**WHAT IS REQUIRED:**
Output the data below exactly, images excluded.

**GIVEN INFORMATION:**

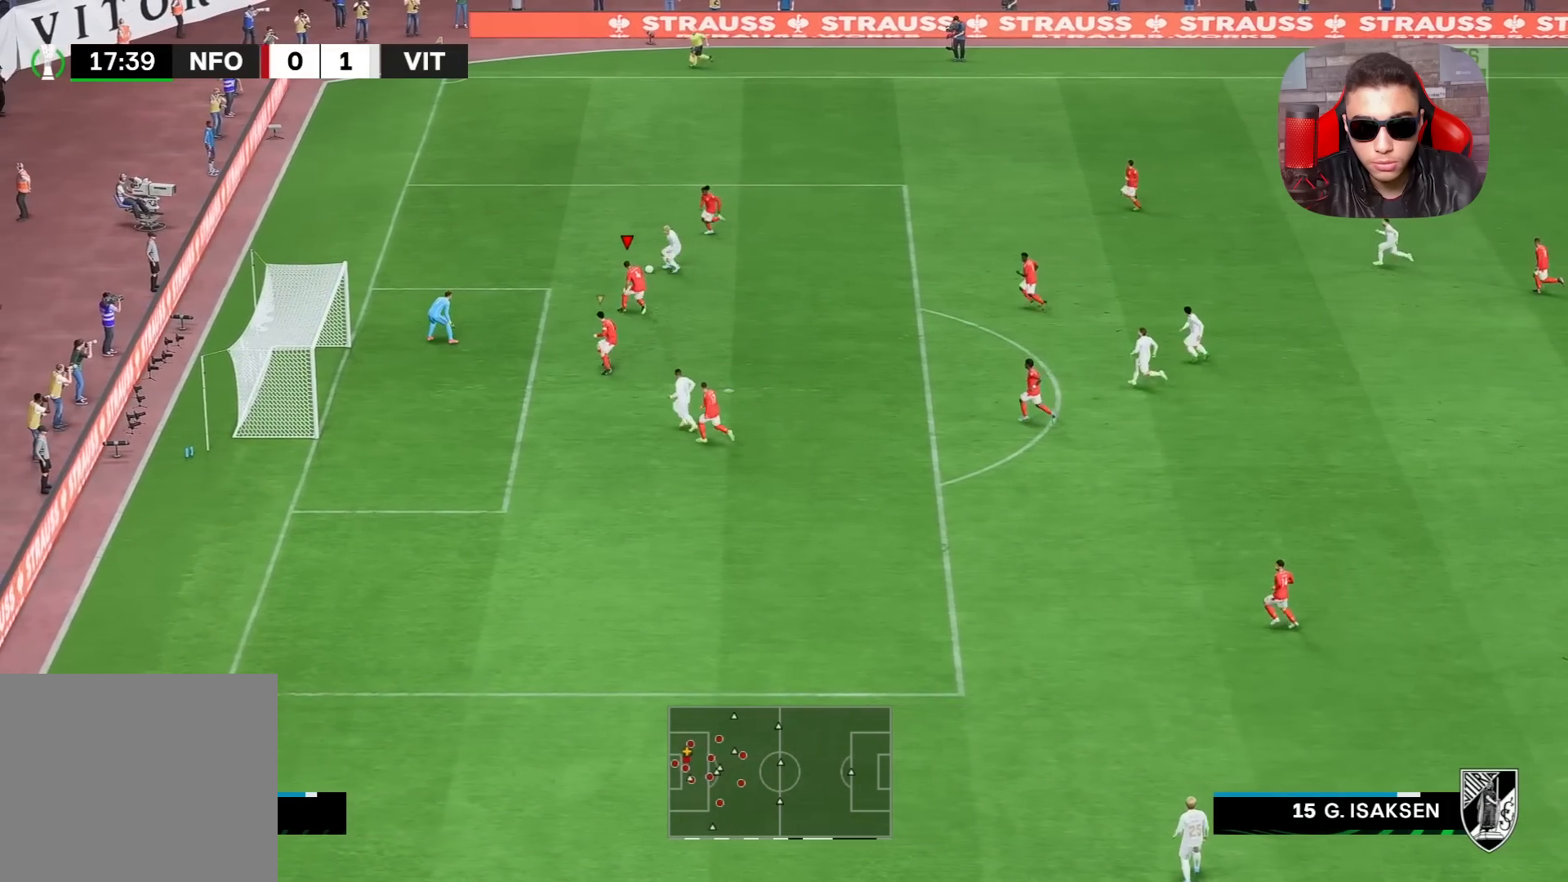
{"buttons": ["L2", "R1"], "left_stick": "up-right", "right_stick": "center", "events": [[217, "L1", "down"], [217, "left_stick", "up-right"], [400, "L2", "down"], [433, "L1", "up"]]}
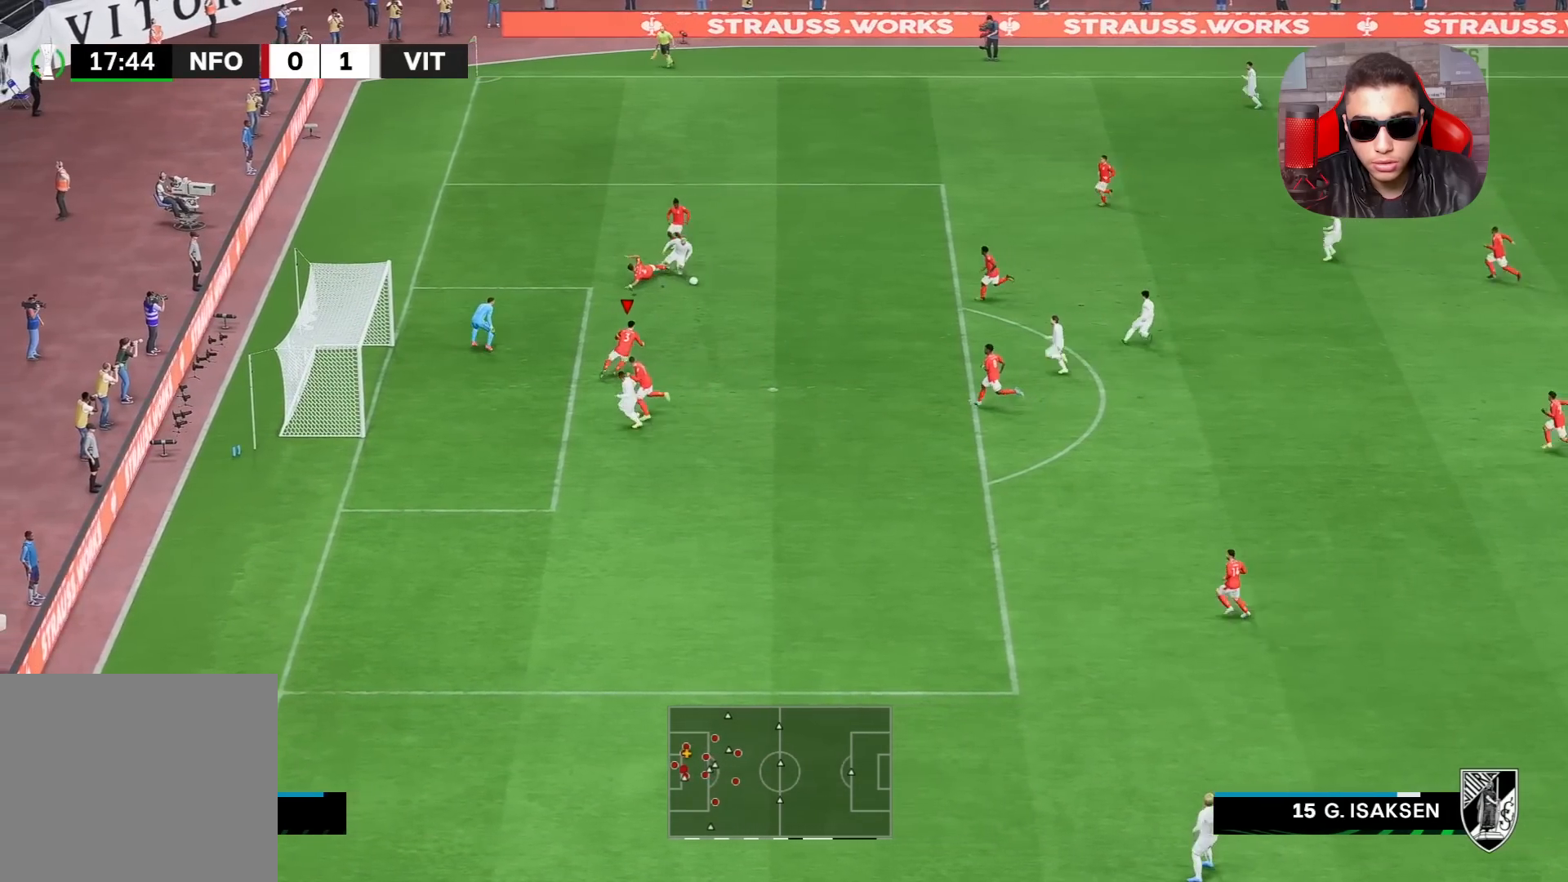
{"buttons": ["L2", "R1"], "left_stick": "up", "right_stick": "center", "events": [[267, "left_stick", "up"]]}
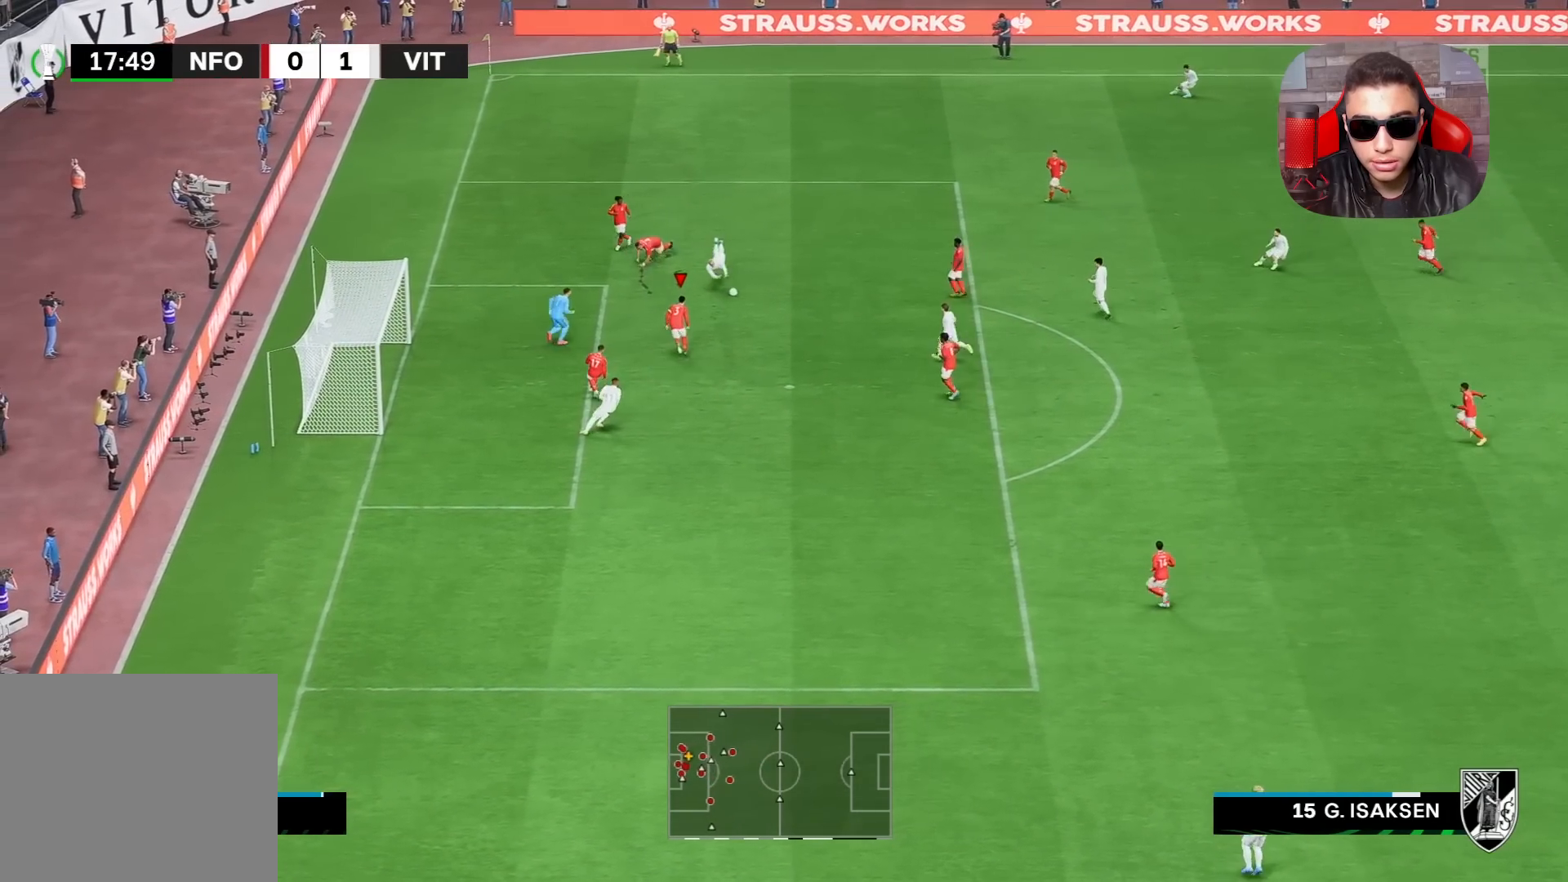
{"buttons": ["CROSS", "L2", "R1"], "left_stick": "up-right", "right_stick": "center", "events": [[233, "left_stick", "up-right"], [450, "CROSS", "down"]]}
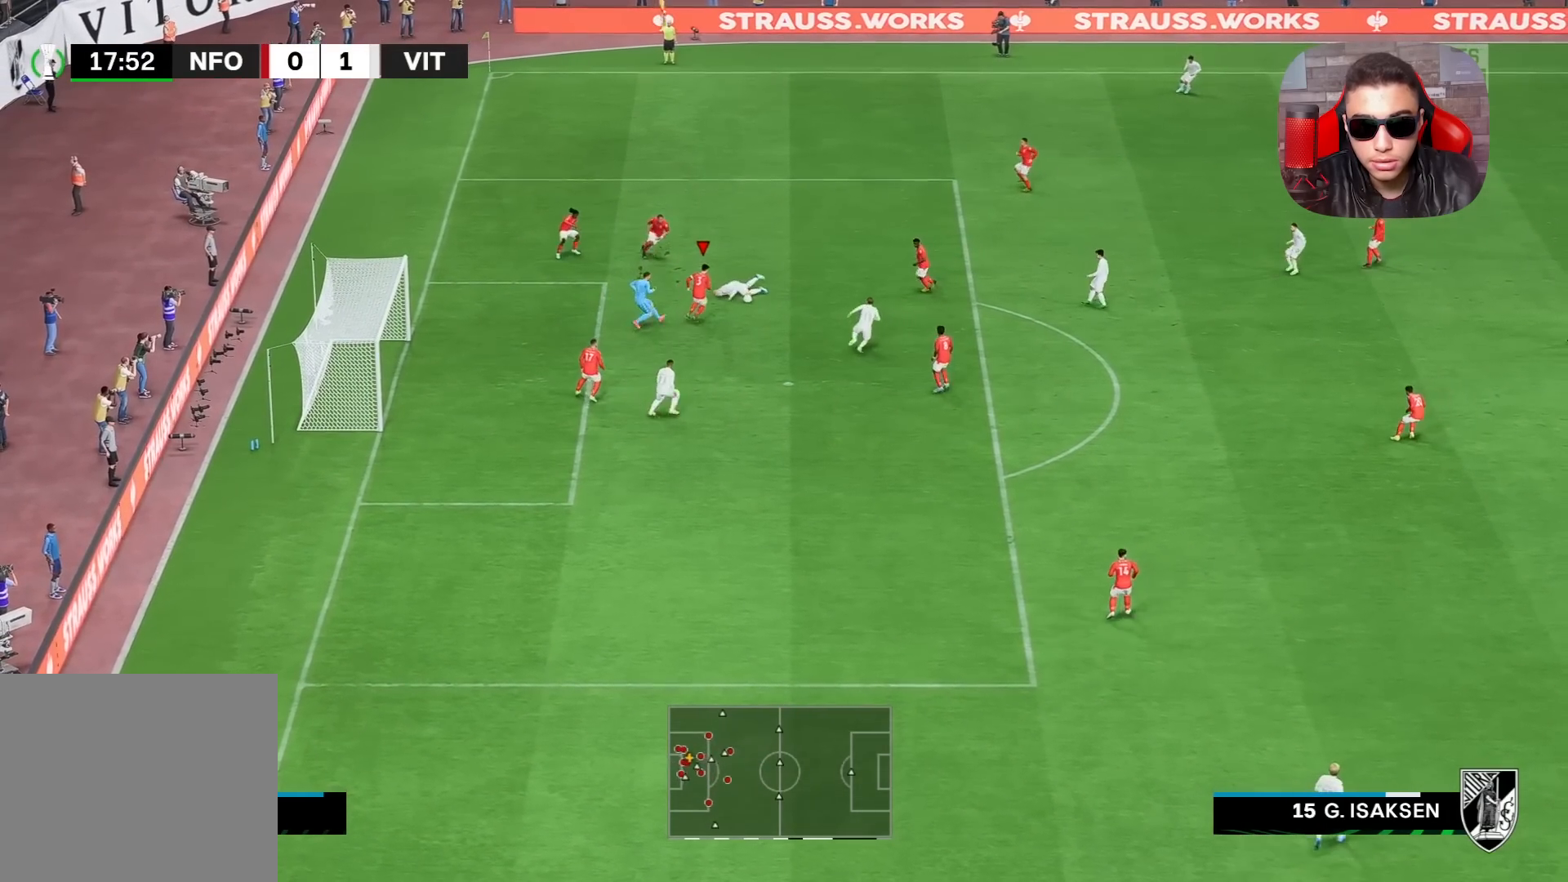
{"buttons": ["R1"], "left_stick": "center", "right_stick": "center", "events": [[67, "CROSS", "up"], [400, "left_stick", "center"], [500, "L2", "up"]]}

**ANSWER TO THIS PROBLEM:**
{"buttons": ["L2", "R1"], "left_stick": "up-right", "right_stick": "center", "events": [[217, "L1", "down"], [217, "left_stick", "up-right"], [400, "L2", "down"], [433, "L1", "up"]]}
{"buttons": ["L2", "R1"], "left_stick": "up", "right_stick": "center", "events": [[267, "left_stick", "up"]]}
{"buttons": ["CROSS", "L2", "R1"], "left_stick": "up-right", "right_stick": "center", "events": [[233, "left_stick", "up-right"], [450, "CROSS", "down"]]}
{"buttons": ["R1"], "left_stick": "center", "right_stick": "center", "events": [[67, "CROSS", "up"], [400, "left_stick", "center"], [500, "L2", "up"]]}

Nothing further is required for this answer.